As GM of MetaScale, Chandra heads up big data and legacy modernization. He explains Sears’ journey to establishing the venture, “When Sears began its big data journey several years ago, it took quite a while to figure out how to use Hadoop in a large enterprise. There were no easy answers or anyone to show us the way. For instance, we had to ask: How do you ingest data from strange things like a mainframe information management system or DB2 database software and Oracle tables? How do you put data back again afterwards if you need to? How do you make Hadoop secure in a large enterprise? How do you rewrite the legacy code and to what language? Those skills are not easy to learn. It took us over a year to figure them out. MetaScale was formed to help other companies do that, only much more quickly.”

“One cannot underestimate the learning curve; it’s not easy to learn big data skills,” he notes.

Reinventing Retail
“To meet the shopping expectations of our technology savvy consumer with instantaneous access to information, traditional enterprises need to transform themselves so they can conduct real-time data analysis to derive critical insights and intelligence for better and fact-based business decisions,” says Chandra. “Fortunately, since Apache Hadoop and most of the big data tools are open source, enterprises can launch a big data POC with minimal investment and setup a Hadoop cluster on commodity hardware to get started.”

Even the way Sears handles archiving has changed. The retailer was so inundated data that it could only store a small portion of it. Now, the retailer grabs as much with data as possible and has the ability to hold onto that data forever with Hadoop Distributed File System (HDFS).

More importantly, it can now run queries on that data to analyze and report on it. “The data warehouses would be too expensive to store the data and there is no longer a need to put the data away in archiving systems or tapes,” notes Chandra.

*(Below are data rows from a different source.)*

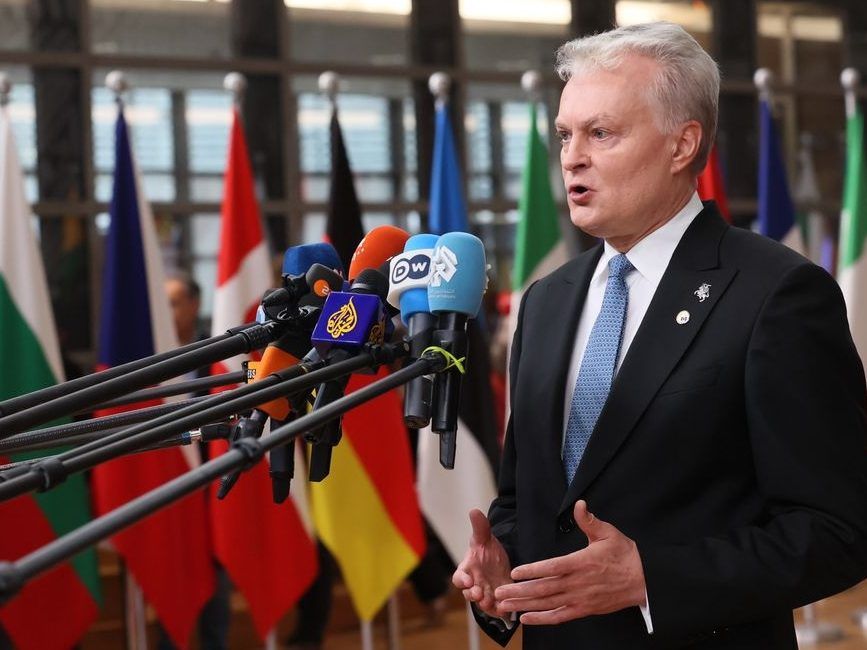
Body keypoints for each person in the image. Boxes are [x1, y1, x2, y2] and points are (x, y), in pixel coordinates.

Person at [453, 21, 867, 649]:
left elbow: (840, 531)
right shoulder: (546, 300)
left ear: (682, 146)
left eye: (601, 133)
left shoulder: (775, 293)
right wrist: (506, 567)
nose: (572, 156)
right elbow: (527, 499)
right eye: (566, 134)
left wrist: (653, 579)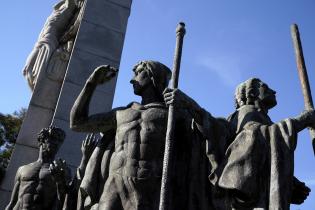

Rather than developing a hypothesis in advance, as would be required in a traditional data warehousing environment, big data technologies enable organization to load and analyze the data first, understand where it leads, and then clean it up to make it suitable for ongoing production work.

This ability to defer time consuming data preparation significantly shortens the time needed to make data-driven and fact-based decisions. With the use of big data, retailers can make insight-based decisions on inventory, dynamic pricing or personalized promotions at the speed of profitability.

Business in Real-Time
“The business is moving to a real-time world, wanting information now, so that better and fact-based business decisions could be made with crucial insight,” says Chandra. “To enable the business, we needed to move at the speed of business so that business can stay competitive and for that batch-processing wasn’t a viable option anymore.”

Today, retailers must create innovation and become first movers who invest in smart experiments on the leading edge. They can’t wait for innovation to happen and jump on the bandwagon with everyone else. Investment in retail tech labs, such as MetaScale, should occur on the periphery of the enterprise, aimed at highly targeted functions, operating independently as a separate division. This will allow for a productive culture of creativity and deliver results by failing forward faster.